Endothelial cell-specific roles for tetrahydrobiopterin in myocardial function, cardiac hypertrophy, and response to myocardial ischemia-reperfusion injury.

The cofactor tetrahydrobiopterin (BH 4 ) is a critical regulator of nitric oxide synthase (NOS) function and redox signaling, with reduced BH 4 implicated in multiple cardiovascular disease states. In the myocardium, augmentation of BH 4 levels can impact on cardiomyocyte function, preventing hypertrophy and heart failure. However, the specific role of endothelial cell BH 4 biosynthesis in the coronary circulation and its role in cardiac function and the response to ischemia has yet to be elucidated. Endothelial cell-specific Gch1 knockout mice were generated by crossing Gch1 fl/fl with Tie2cre mice, generating Gch1 fl/fl Tie2cre mice and littermate controls.
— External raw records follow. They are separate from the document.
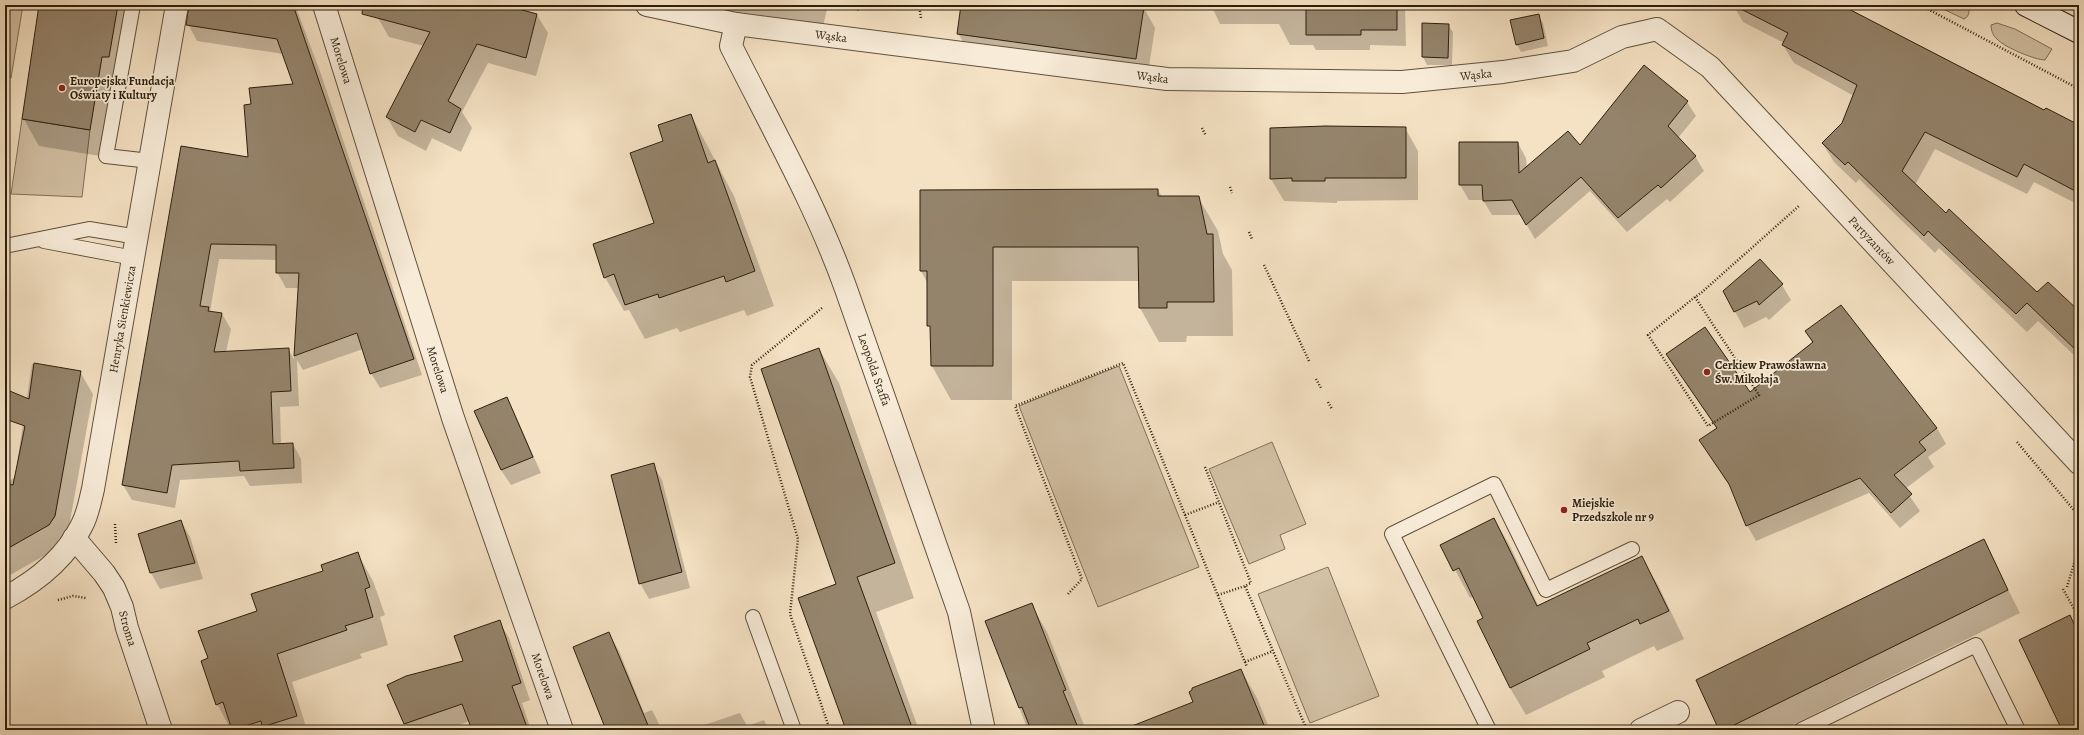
<svg xmlns="http://www.w3.org/2000/svg" width="2084" height="735" font-family="Alegreya,serif">
	<style>
		.green { fill: #d3c1a5; stroke: #807059 }
		.shadow { fill: #0003; fill-rule: evenodd }
		.building { fill: #95846c; stroke: #2d1f0d }
		.lines { fill: none; stroke-linecap: round; stroke-linejoin: round }
		.service-casing { stroke: #5f503b; stroke-width: 16 }
		.minor-casing { stroke: #5f503b; stroke-width: 24 }
		.tertiary-casing { stroke: #5f503b; stroke-width: 24 }
		.secondary-casing { stroke: #2d1f0d; stroke-width: 24 }
		.path { stroke: #2d1f0d; stroke-width: 2.5; stroke-dasharray: 1 2; stroke-linecap: butt }
		.service { stroke: #f8ecd9; stroke-width: 14 }
		.minor { stroke: #f8ecd9; stroke-width: 22 }
		.tertiary { stroke: #f8ecd9; stroke-width: 22 }
		.secondary { stroke: #f8ecd9; stroke-width: 22 }
		.poi-dot { fill: #8f2418; stroke: #f8ecd9; stroke-width: 1.5 }
		.labels { text-anchor: middle; dominant-baseline: central; stroke-width: 3.5; stroke-linejoin: round; paint-order: stroke }
		.street-label { font-size: 12px; fill: #2d1f0d; stroke: #f8ecd9 }
		.poi-label { font-size: 12px; font-weight: bold; fill: #2d1f0d; stroke: #f8ecd9; text-anchor: start }
	</style>
	<rect width="100%" height="100%" fill="#f5e2c4"/>
	<filter id="stains"><feTurbulence type="fractalNoise" baseFrequency=".005" numOctaves="4"/><feColorMatrix values="0 0 0 0 .2 0 0 0 0 .09 0 0 0 0 .02 0 0 0 .5 -.17"/></filter>
	<radialGradient id="worn" r=".72"><stop offset=".6" stop-color="#630" stop-opacity="0"/><stop offset="1" stop-color="#630" stop-opacity=".3"/></radialGradient>
	<g class="green">
		<polygon points="5,5 23,5 11,78 5,77"/>
		<path d="M1935 5H1967C1970 10 1970 16 1964 19Z"/>
		<path d="M1997 23 2015 29 2052 49 2045 60C2035 60 2004 47 1997 39 1993 36 1991 30 1991 25Z"/>
		<polygon points="22,119 90,130 82,197 11,194"/>
		<polygon points="1119,366 1199,567 1098,607 1019,406"/>
		<polygon points="1272,442 1306,524 1280,535 1285,549 1249,564 1209,469"/>
		<polygon points="1328,567 1379,696 1310,723 1258,594"/>
	</g>
	<g class="shadow">
		<polygon points="41,5 131,5 106,157 39,146 23,118"/>
		<path d="M206 5H295L321 74 422 375 380 388 371 373 363 349 303 370 297 360 299 406 280 407 281 444H293L301 459 302 483 250 486 244 476 180 480 175 508 132 500 123 485 182 147 249 159 252 105 294 85 283 54 197 41 189 26 203 21ZM219 259 277 260V272L286 288H299L294 359 288 349 226 352 231 329 222 314 210 312ZM361 330 362 332 303 353V351Z"/>
		<polygon points="382,5 500,5 537,15 548,33 536,76 488,63 462,112 472,128 461,152 432,138 426,151 398,136 387,117 424,46 389,37 378,18"/>
		<polygon points="688,5 828,5 821,35"/>
		<polygon points="962,5 1127,5 1144,8 1155,28 1147,79 969,53 958,33"/>
		<polygon points="1211,5 1405,5 1406,46 1370,45 1370,50 1316,50 1313,45 1290,45 1279,24 1220,24"/>
		<polygon points="1733,5 1839,5 2045,112 2079,126 2079,205 2034,182 2027,194 1935,149 1915,185 1946,214 2037,294 2079,312 2079,360 2038,321 2027,332 1939,248 1935,253 1859,179 1856,183 1834,162 1823,144 1843,124 1854,96 1794,63 1783,45 1784,43 1743,22"/>
		<polygon points="1538,15 1543,23 1548,46 1521,52 1517,44"/>
		<polygon points="1448,25 1453,32 1452,65 1427,65 1423,57"/>
		<polygon points="1687,102 1696,116 1678,138 1695,156 1704,171 1670,202 1667,199 1627,232 1590,191 1535,239 1521,215 1492,215 1483,200 1469,200 1460,185 1460,143 1518,143 1526,158 1527,168"/>
		<polygon points="691,115 734,196 774,306 747,316 744,310 680,332 677,328 645,339 629,310 624,311 605,277 655,224 664,142"/>
		<polygon points="1405,128 1418,151 1418,200 1337,201 1337,203 1284,201 1271,179"/>
		<polygon points="1158,190 1162,197 1198,197 1218,231 1223,254 1232,270 1233,336 1187,336 1186,342 1159,342 1140,308 1139,281 1012,281 1012,400 951,400 932,366 928,284 921,271"/>
		<polygon points="1782,285 1791,300 1769,320 1766,317 1744,328 1724,291"/>
		<polygon points="1806,332 1937,428 1946,444 1928,457 1934,467 1905,489 1920,511 1900,528 1869,493 1756,541 1747,525 1732,490 1700,441 1717,429 1668,355 1750,394 1813,344"/>
		<polygon points="819,349 839,383 914,598 876,612 919,730 847,730"/>
		<polygon points="32,364 80,372 93,394 67,538 61,546 5,578 5,484 15,477"/>
		<polygon points="506,398 515,414 541,473 511,485 501,470"/>
		<polygon points="653,465 662,480 690,588 649,599 640,583"/>
		<polygon points="1494,519 1510,546 1539,607 1642,558 1658,585 1684,639 1657,651 1654,646 1602,671 1605,677 1526,715 1510,688 1484,619 1473,597 1470,598 1442,545"/>
		<polygon points="181,521 190,537 203,579 160,589 151,573 139,534"/>
		<polygon points="1983,540 2020,613 1782,730 1720,730"/>
		<polygon points="358,554 373,581 385,615 380,617 388,645 360,654 362,658 292,682 307,730 231,730 217,704 210,659 324,571"/>
		<polygon points="1031,604 1047,632 1086,730 1028,730 986,622"/>
		<polygon points="499,621 509,638 530,700 522,703 531,730 473,730 470,721 445,730 409,730 405,723 464,662"/>
		<polygon points="609,634 619,651 644,713 652,710 662,730 606,730"/>
		<polygon points="1241,670 1257,698 1270,730 1126,730 1195,703"/>
		<polygon points="740,713 747,726 764,720 769,730 689,730"/>
	</g>
	<g class="building">
		<polygon points="39,5 118,5 109,57 102,57 90,130 22,119"/>
		<polygon points="189,5 293,5 414,359 370,374 357,333 294,356 299,273 276,273 276,245 211,244 200,306 209,307 208,311 222,313 214,352 289,348 291,391 271,392 273,444 293,443 294,468 240,471 239,461 172,465 167,493 122,485 181,146 248,157 244,105 251,104 249,88 293,84 277,39 186,25"/>
		<polygon points="363,5 504,5 537,14 526,58 477,44 448,101 461,109 450,133 421,120 415,132 386,117 430,32 362,14"/>
		<polygon points="961,5 1128,5 1144,7 1136,59 957,34"/>
		<polygon points="1306,5 1397,5 1397,30 1361,30 1361,35 1306,35"/>
		<polygon points="1733,5 1841,5 2044,110 2046,108 2079,125 2079,193 2024,164 2017,177 1925,132 1902,171 1946,213 1949,209 2037,292 2048,282 2079,311 2079,353 2027,303 2016,314 1928,231 1924,236 1848,162 1845,165 1822,143 1842,123 1857,85 1782,45 1788,33"/>
		<polygon points="1539,14 1544,38 1516,45 1510,20"/>
		<polygon points="1422,23 1449,24 1448,58 1422,57"/>
		<polygon points="1644,65 1688,101 1668,126 1696,156 1661,188 1658,185 1618,218 1581,177 1526,225 1512,200 1483,201 1482,185 1459,185 1459,142 1518,142 1519,173 1568,131 1580,145"/>
		<polygon points="691,114 708,163 715,160 755,271 726,282 724,276 659,298 658,294 625,305 614,274 604,278 593,244 654,223 630,153 663,141 658,125"/>
		<polygon points="1325,126 1406,127 1406,178 1325,178 1325,181 1292,181 1292,178 1270,179 1270,128"/>
		<polygon points="1158,189 1158,196 1199,196 1207,234 1213,234 1214,302 1167,302 1167,308 1139,308 1138,247 993,247 993,366 931,366 930,326 927,326 927,271 920,271 920,190"/>
		<polygon points="1760,259 1783,284 1759,305 1757,301 1734,312 1723,291"/>
		<polygon points="1841,305 1937,428 1919,442 1926,450 1894,475 1912,494 1891,513 1860,478 1746,526 1729,484 1699,440 1717,428 1666,354 1705,327 1750,392 1813,342 1805,331"/>
		<polygon points="819,348 895,563 857,577 913,730 846,730 798,598 836,584 761,369"/>
		<polygon points="34,363 81,371 55,516 49,525 5,550 5,483 13,485 25,426 5,419 5,389 29,399"/>
		<polygon points="507,397 533,457 501,470 474,411"/>
		<polygon points="654,463 682,572 639,584 611,475"/>
		<polygon points="1494,518 1537,606 1642,556 1669,611 1640,624 1638,619 1587,643 1590,649 1510,688 1477,621 1483,618 1459,568 1453,571 1440,545"/>
		<polygon points="181,520 195,563 150,573 138,534"/>
		<polygon points="1984,539 2008,590 1724,730 1719,730 1696,680"/>
		<polygon points="358,552 370,587 365,589 373,617 345,626 347,630 277,654 297,716 262,727 261,721 232,730 223,702 216,705 201,661 208,658 198,631 257,611 251,594 323,571 321,565"/>
		<polygon points="1032,603 1066,690 1063,691 1079,730 1031,730 1022,707 1019,708 985,621"/>
		<polygon points="2070,615 2079,635 2079,730 2062,730 2019,640"/>
		<polygon points="500,620 521,683 512,686 528,730 472,730 462,704 404,724 387,685 406,676 463,661 454,636"/>
		<polygon points="609,632 650,730 606,730 573,647"/>
		<polygon points="1241,669 1266,730 1128,730 1127,728 1193,702 1189,692 1192,690 1192,688"/>
	</g>
	<g class="lines">
		<defs>
			<g id="service">
				<polyline points="133,5 106,156 150,161"/>
				<polyline points="44,241 134,258"/>
				<polyline points="5,246 89,229 138,237"/>
				<polyline points="753,617 794,730"/>
				<polyline points="1489,730 1392,534 1494,484 1546,590 1632,549"/>
				<polyline points="1801,730 1976,645 2018,730"/>
			</g>
			<g id="minor">
				<path id="s1" d="M324 5 453 418 562 730"/>
				<path id="s2" d="M647 5 736 24 1167 79 1402 82 1503 72 1573 61 1622 37 1657 29 1710 67 2079 463"/>
				<path id="s3" d="M736 24 731 46C771 126 816 205 846 289L959 612 984 730"/>
				<polyline points="1641,730 1678,712"/>
			</g>
			<g id="tertiary">
				<path id="s4" d="M74 538 104 573 114 588 122 607 127 628 161 730"/>
				<path id="s5" d="M5 598C37 581 66 558 82 525 88 514 90 501 93 489L177 5"/>
			</g>
			<polyline id="secondary" points="2026,5 2079,32"/>
		</defs>
		<use href="#service" class="service-casing"/>
		<use href="#minor" class="minor-casing"/>
		<use href="#tertiary" class="tertiary-casing"/>
		<use href="#secondary" class="secondary-casing"/>
		<g class="path">
			<polyline points="919,5 921,18"/>
			<polyline points="1920,5 2079,89"/>
			<polyline points="857,10 863,5"/>
			<polyline points="1202,128 1206,136"/>
			<polyline points="1230,187 1232,193"/>
			<polyline points="1249,232 1252,239"/>
			<polyline points="1264,265 1309,361"/>
			<polyline points="1695,297 1759,395 1708,426 1648,335 1695,297 1701,293 1800,205"/>
			<polyline points="822,308 752,365 750,377 798,539 790,614 830,730"/>
			<polyline points="1316,379 1321,388"/>
			<polyline points="1328,402 1332,409"/>
			<polyline points="2017,442 2078,515 2079,521"/>
			<polyline points="1205,467 1251,583 1245,586 1307,730"/>
			<polyline points="1185,515 1219,502"/>
			<polyline points="115,524 116,543"/>
			<polyline points="2067,587 2076,557 2079,534"/>
			<polyline points="2063,589 2079,618"/>
			<polyline points="1068,594 1082,579 1015,406 1123,363 1247,667"/>
			<polyline points="1218,595 1245,586"/>
			<polyline points="58,600 73,596 86,598"/>
			<polyline points="1245,662 1273,651"/>
		</g>
		<use href="#service" class="service"/>
		<use href="#minor" class="minor"/>
		<use href="#tertiary" class="tertiary"/>
		<use href="#secondary" class="secondary"/>
	</g>
	<g class="poi-dot">
		<circle cx="62" cy="88" r="4"/>
		<circle cx="1707" cy="372" r="4"/>
		<circle cx="1564" cy="510" r="4"/>
	</g>
	<g class="labels">
		<g class="street-label">
			<text stroke="none"><textPath href="#s2" startOffset="187">Wąska</textPath></text>
			<text stroke="none"><textPath href="#s1" startOffset="58">Morelowa</textPath></text>
			<text stroke="none"><textPath href="#s2" startOffset="835">Wąska</textPath></text>
			<text stroke="none"><textPath href="#s2" startOffset="511">Wąska</textPath></text>
			<text stroke="none"><textPath href="#s2" startOffset="1326">Partyzantów</textPath></text>
			<text stroke="none"><textPath href="#s5" startOffset="318">Henryka Sienkiewicza</textPath></text>
			<text stroke="none"><textPath href="#s1" startOffset="382">Morelowa</textPath></text>
			<text stroke="none"><textPath href="#s3" startOffset="377">Leopolda Staffa</textPath></text>
			<text stroke="none"><textPath href="#s4" startOffset="107">Stroma</textPath></text>
			<text stroke="none"><textPath href="#s1" startOffset="706">Morelowa</textPath></text>
		</g>
		<g class="poi-label">
			<text x="70" y="81">Europejska Fundacja<tspan x="70" dy="14">Oświaty i Kultury</tspan></text>
			<text x="1715" y="365">Cerkiew Prawosławna<tspan x="1715" dy="14">Św. Mikołaja</tspan></text>
			<text x="1572" y="503">Miejskie<tspan x="1572" dy="14">Przedszkole nr 9</tspan></text>
		</g>
	</g>
	<rect width="2084" height="735" fill="none" stroke="#f5e2c4" stroke-width="20"/>
	<rect x="6" y="6" width="2072" height="723" fill="none" stroke="#2d1f0d" stroke-width="2"/>
	<rect x="10" y="10" width="2064" height="715" fill="none" stroke="#2d1f0d"/>
	<rect width="100%" height="100%" filter="url(#stains)"/>
	<rect width="100%" height="100%" fill="url(#worn)"/>
</svg>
GTP cyclohydrolase protein and BH 4 levels were reduced in heart tissues from Gch1 fl/fl Tie2cre mice, localized to endothelial cells, with normal cardiomyocyte BH 4 . Deficiency in coronary endothelial cell BH 4 led to NOS uncoupling, decreased NO bioactivity, and increased superoxide and hydrogen peroxide productions in the hearts of Gch1 fl/fl Tie2cre mice. Under physiological conditions, loss of endothelial cell-specific BH 4 led to mild cardiac hypertrophy in Gch1 fl/fl Tie2cre hearts. Endothelial cell BH 4 loss was also associated with increased neuronal NOS protein, loss of endothelial NOS protein, and increased phospholamban phosphorylation at serine-17 in cardiomyocytes. Loss of cardiac endothelial cell BH 4 led to coronary vascular dysfunction, reduced functional recovery, and increased myocardial infarct size following ischemia-reperfusion injury. Taken together, these studies reveal a specific role for endothelial cell Gch1 /BH 4 biosynthesis in cardiac function and the response to cardiac ischemia-reperfusion injury. Targeting endothelial cell Gch1 and BH 4 biosynthesis may provide a novel therapeutic target for the prevention and treatment of cardiac dysfunction and ischemia-reperfusion injury. NEW & NOTEWORTHY We demonstrate a critical role for endothelial cell Gch1 /BH 4 biosynthesis in coronary vascular function and cardiac function. Loss of cardiac endothelial cell BH 4 leads to coronary vascular dysfunction, reduced functional recovery, and increased myocardial infarct size following ischemia/reperfusion injury. Targeting endothelial cell Gch1 and BH 4 biosynthesis may provide a novel therapeutic target for the prevention and treatment of cardiac dysfunction, ischemia injury, and heart failure.